Some football, before it's all forgotten

Fans will always be reassessing and reshuffling their chosen memories for as long as there is more football, and I guess more podcasts. In the meantime, Joel Piroe scored a great header.

The good news for Illan Meslier is that something always comes along to displace the last unforgettable moment, shoving it into long grass where it's not quite forgotten but where it requires someone more obsessive than most to find it again.

It'll haunt him but it's up to him for how long. It does and doesn't help that Leeds United's next game will be on Sky Sports again, that the cameras and commentators will scrutinise him in 4K before kick-off; if he can get through the match against Sheffield United without giving anyone a reason to replay his mistake from the Sunderland game he'll have taken the first steps towards burying the footage. Beyond Leeds United fans, and beyond Sky Sports' melodramatic desperation, it was only an early season game in the EFL Championship and a good place to bury bad news. The clips will live on in banter compilations on TikTok and YouTube, but torn from context the spidery giant with his head in his hands will become, to the viewers, just some generic goalie to laugh at. Maybe one day he'll get pointed out — did you know he's the same guy who...? — but Meslier would have to have done something to make him worth pointing out, probably something good. So good, for future him. The best part of the worst of football is that we can laugh about it, one day.

Another factor on Meslier's side worked against Joel Piroe on Friday night: there are always more events. There was a sped-up instance of this for Sunderland's opener, which Meslier did brilliantly to stop until the ball went in anyway and that brilliance was forgotten long before the 96th minute. Piroe's goal was ready to become my dominant memory of the match, until Meslier (etc), and improbable as it feels something will soon come along to replace that moment in collected minds. What are you thinking about more these days, Pat Bamford's supposedly career-defining volley against Peterborough in January, or his confession on a podcast this week that he'd wanted to take his career to new pastures before that ever happened? Fans will always be reassessing and reshuffling their chosen memories for as long as there is more football, and I guess more podcasts.

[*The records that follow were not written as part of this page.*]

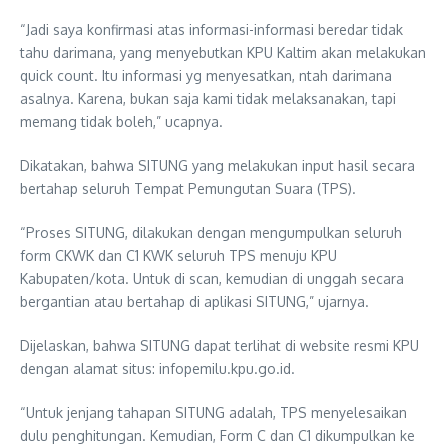
“Jadi saya konfirmasi atas informasi-informasi beredar tidak
tahu darimana, yang menyebutkan KPU Kaltim akan melakukan
quick count. Itu informasi yg menyesatkan, ntah darimana
asalnya. Karena, bukan saja kami tidak melaksanakan, tapi
memang tidak boleh,” ucapnya.
Dikatakan, bahwa SITUNG yang melakukan input hasil secara
bertahap seluruh Tempat Pemungutan Suara (TPS).
“Proses SITUNG, dilakukan dengan mengumpulkan seluruh
form CKWK dan C1 KWK seluruh TPS menuju KPU
Kabupaten/kota. Untuk di scan, kemudian di unggah secara
bergantian atau bertahap di aplikasi SITUNG,” ujarnya.
Dijelaskan, bahwa SITUNG dapat terlihat di website resmi KPU
dengan alamat situs: infopemilu.kpu.go.id.
“Untuk jenjang tahapan SITUNG adalah, TPS menyelesaikan
dulu penghitungan. Kemudian, Form C dan C1 dikumpulkan ke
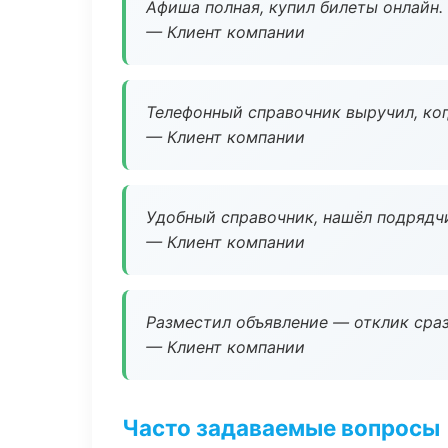
Афиша полная, купил билеты онлайн.
— Клиент компании
Телефонный справочник выручил, ког
— Клиент компании
Удобный справочник, нашёл подрядчи
— Клиент компании
Разместил объявление — отклик сраз
— Клиент компании
Часто задаваемые вопросы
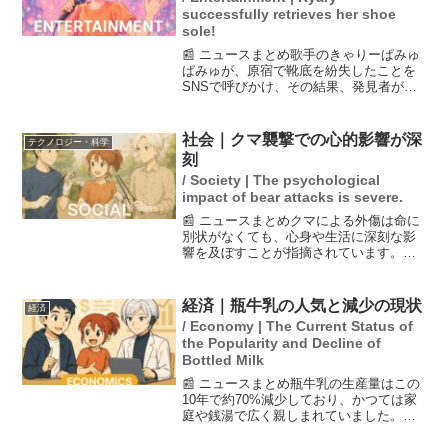
successfully retrieves her shoe
sole!
📰 ニュースまとめ歌手のきゃりーぱみゅ
ぱみゅが、原宿で靴底を紛失したことを
SNSで呼びかけ、その結果、発見者が事
務所に届けてくれた。きゃりーは感謝の
気持ちを直接伝え、忘れられない夏の思
い出を語った。さらに、彼女の産後初の
社会｜クマ襲撃での心的影響が深
テクノロジー・科学
楽曲についても触れ、...
刻
/ Society | The psychological
impact of bear attacks is severe.
📰 ニュースまとめクマによる外傷は命に
別状がなくても、心身や生活に深刻な影
響を及ぼすことが指摘されています。秋
田大学医学部付属病院の調査によると、
クマに襲われた患者の約9割が顔面を損傷
し、約8割が心的外傷後ストレス障害
経済｜瓶牛乳の人気と減少の現状
経済
（PTSD）の可能性が...
/ Economy | The Current Status of
the Popularity and Decline of
Bottled Milk
📰 ニュースまとめ瓶牛乳の生産量はこの
10年で約70%減少しており、かつては家
庭や銭湯で広く親しまれていました。し
かし、現在でも全国の小・中学校での給
食に使われる牛乳の約5%は瓶牛乳であ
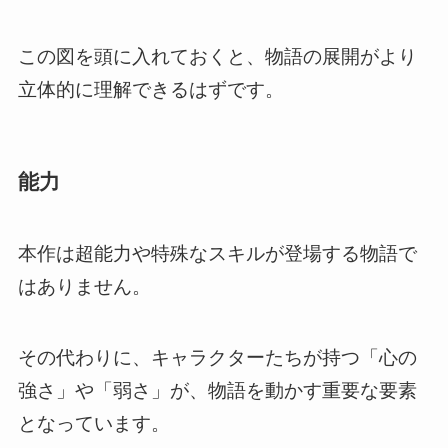
この図を頭に入れておくと、物語の展開がより
立体的に理解できるはずです。
能力
本作は超能力や特殊なスキルが登場する物語で
はありません。
その代わりに、キャラクターたちが持つ「心の
強さ」や「弱さ」が、物語を動かす重要な要素
となっています。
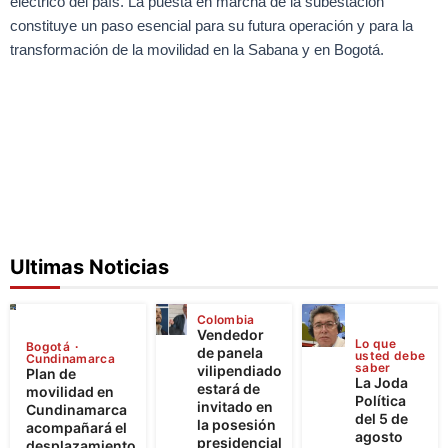
eléctrico del país. La puesta en marcha de la subestación
constituye un paso esencial para su futura operación y para la
transformación de la movilidad en la Sabana y en Bogotá.
Ultimas Noticias
Colombia
Vendedor
Lo que
Bogotá
de panela
usted debe
Cundinamarca
saber
vilipendiado
Plan de
La Joda
estará de
movilidad en
Política
invitado en
Cundinamarca
del 5 de
la posesión
acompañará el
agosto
presidencial
desplazamiento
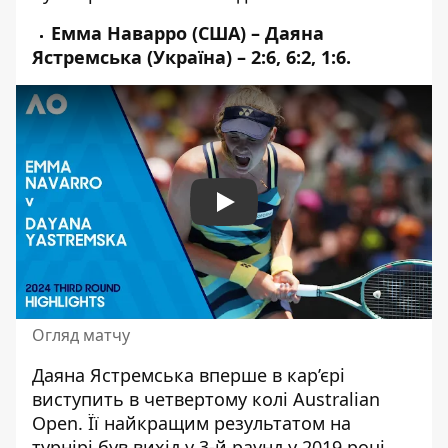
Емма Наварро (США) – Даяна
Ястремська (Україна) – 2:6, 6:2, 1:6.
Play
Огляд матчу
Даяна Ястремська вперше в кар’єрі
виступить в четвертому колі Australian
Open. Її найкращим результатом на
турнірі був вихід у 3-й раунд у 2019 році.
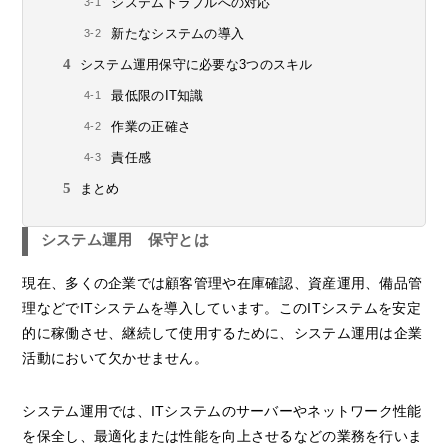
システムトラブルへの対応
新たなシステムの導入
システム運用保守に必要な3つのスキル
最低限のIT知識
作業の正確さ
責任感
まとめ
システム運用 保守とは
現在、多くの企業では顧客管理や在庫確認、資産運用、備品管
理などでITシステムを導入しています。このITシステムを安定
的に稼働させ、継続して使用するために、システム運用は企業
活動において欠かせません。
システム運用では、ITシステムのサーバーやネットワーク性能
を保全し、最適化または性能を向上させるなどの業務を行いま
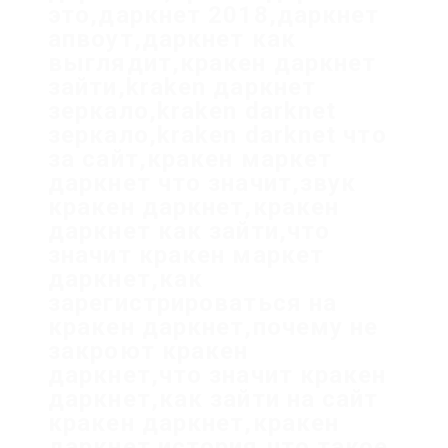
это,даркнет 2018,даркнет
апвоут,даркнет как
выглядит,кракен даркнет
зайти,kraken даркнет
зеркало,kraken darknet
зеркало,kraken darknet что
за сайт,кракен маркет
даркнет что значит,звук
кракен даркнет,кракен
даркнет как зайти,что
значит кракен маркет
даркнет,как
зарегистрироваться на
кракен даркнет,почему не
закроют кракен
даркнет,что значит кракен
даркнет,как зайти на сайт
кракен даркнет,кракен
даркнет история,что такое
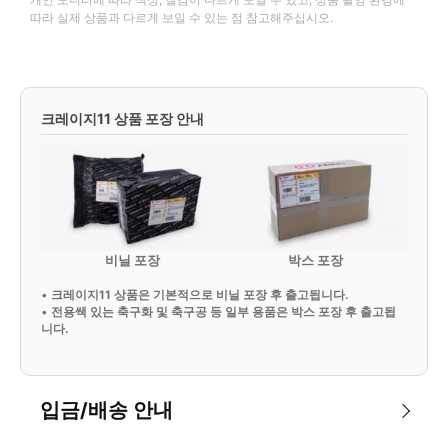
따라 실제 상품과 다르게 보일 수 있는 점 참고해주십시오.
크레이지11 상품 포장 안내
비닐 포장
박스 포장
•
크레이지11 상품은 기본적으로 비닐 포장 후 출고됩니다.
•
전용쌕 있는 축구화 및 축구공 등 일부 용품은 박스 포장 후 출고됩
니다.
입금/배송 안내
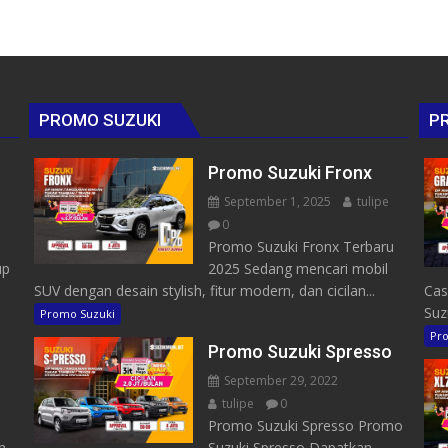
PROMO SUZUKI
P
Promo Suzuki Fronx
September 1, 2025
tulipe
0
Promo Suzuki Fronx Terbaru
up
2025 Sedang mencari mobil
SUV dengan desain stylish, fitur modern, dan cicilan...
Cas
Suzu
Promo Suzuki
Pro
Promo Suzuki Spresso
September 29, 2022
tulipe
0
Promo Suzuki Spresso Promo
n
Suzuki Spresso Dapatkan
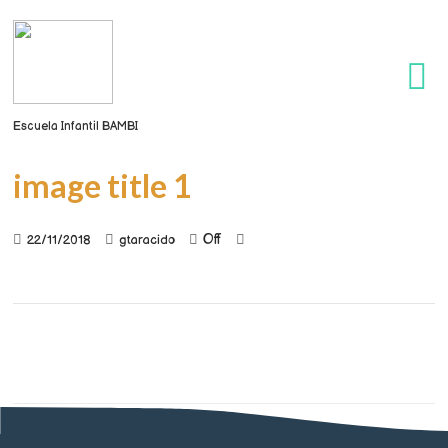
Escuela Infantil BAMBI
image title 1
Off
22/11/2018
gtaracido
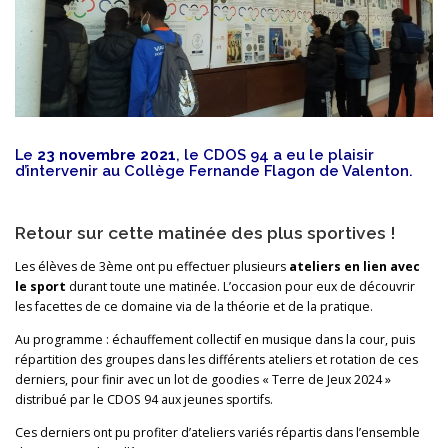
Le
23 novembre 2021
, le CDOS 94 a eu le plaisir
d’intervenir au Collège Fernande Flagon de Valenton.
Retour sur cette matinée des plus sportives !
Les élèves de 3ème ont pu effectuer plusieurs
ateliers en lien avec
le sport
durant toute une matinée. L’occasion pour eux de découvrir
les facettes de ce domaine via de la théorie et de la pratique.
Au programme : échauffement collectif en musique dans la cour, puis
répartition des groupes dans les différents ateliers et rotation de ces
derniers, pour finir avec un lot de goodies « Terre de Jeux 2024 »
distribué par le CDOS 94 aux jeunes sportifs.
Ces derniers ont pu profiter d’ateliers variés répartis dans l’ensemble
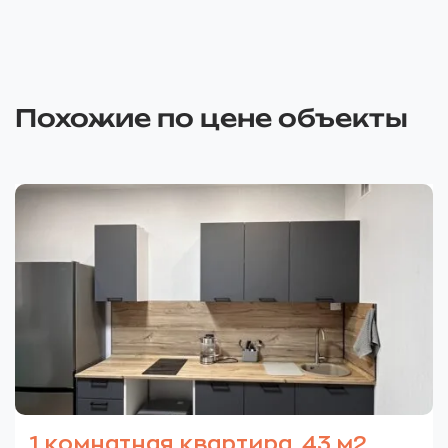
Похожие по цене объекты
1 комнатная квартира, 43 м2,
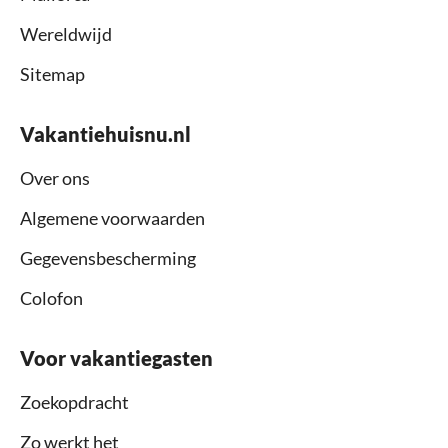
Wereldwijd
Sitemap
Vakantiehuisnu.nl
Over ons
Algemene voorwaarden
Gegevensbescherming
Colofon
Voor vakantiegasten
Zoekopdracht
Zo werkt het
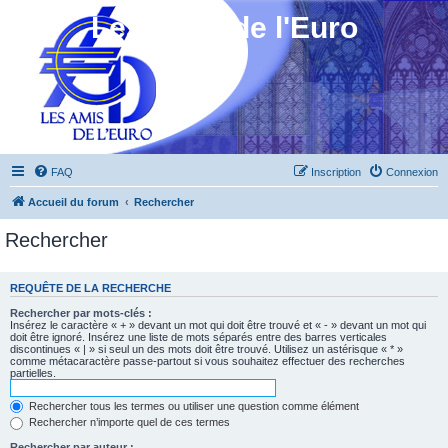
Les Amis de l'Euro
FAQ
Inscription
Connexion
Accueil du forum
Rechercher
Rechercher
REQUÊTE DE LA RECHERCHE
Rechercher par mots-clés :
Insérez le caractère « + » devant un mot qui doit être trouvé et « - » devant un mot qui
doit être ignoré. Insérez une liste de mots séparés entre des barres verticales
discontinues « | » si seul un des mots doit être trouvé. Utilisez un astérisque « * »
comme métacaractère passe-partout si vous souhaitez effectuer des recherches
partielles.
Rechercher tous les termes ou utiliser une question comme élément
Rechercher n’importe quel de ces termes
Rechercher par auteur :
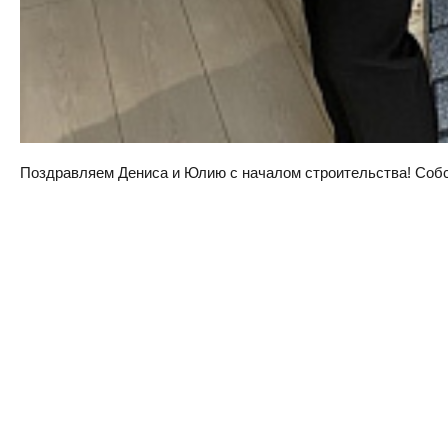
Поздравляем Дениса и Юлию с началом строительства! Собств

In the meantime, that goal by Joel Piroe. This was a lot while not looking like much. Wilf Gnonto's cross was perfect but I'd give a lot of credit even for that part to Piroe, whose intelligence burst out and possibly marginally offside as soon as Jobe Bellingham deflected the ball to Gnonto, running irresistibly off Chris Mepham's shoulder. In his mind Piroe was heading that ball in the net before Gnonto even knew he was going to be crossing it, and it wasn't long after the ball left Gnonto's boot that the rest of us, sure in our striker, caught up with his idea. So much confidence in a centre-forward doing this much centre-forwarding has been rare at Leeds but it's well-placed in Piroe. Anthony Patterson avoided any Meslierism by not even trying to save the header, just standing and shrugging, a beaten man. Strikers scoring with headers has been rare, too, and this was the first goal of its kind United have scored since the play-off against Norwich when Gnonto etc and Piroe etc, and that one was all Joel too, running through the middle when Wilf got the ball, pointing at the back post, letting us enjoy the cross more from knowing it was definitely getting headed in.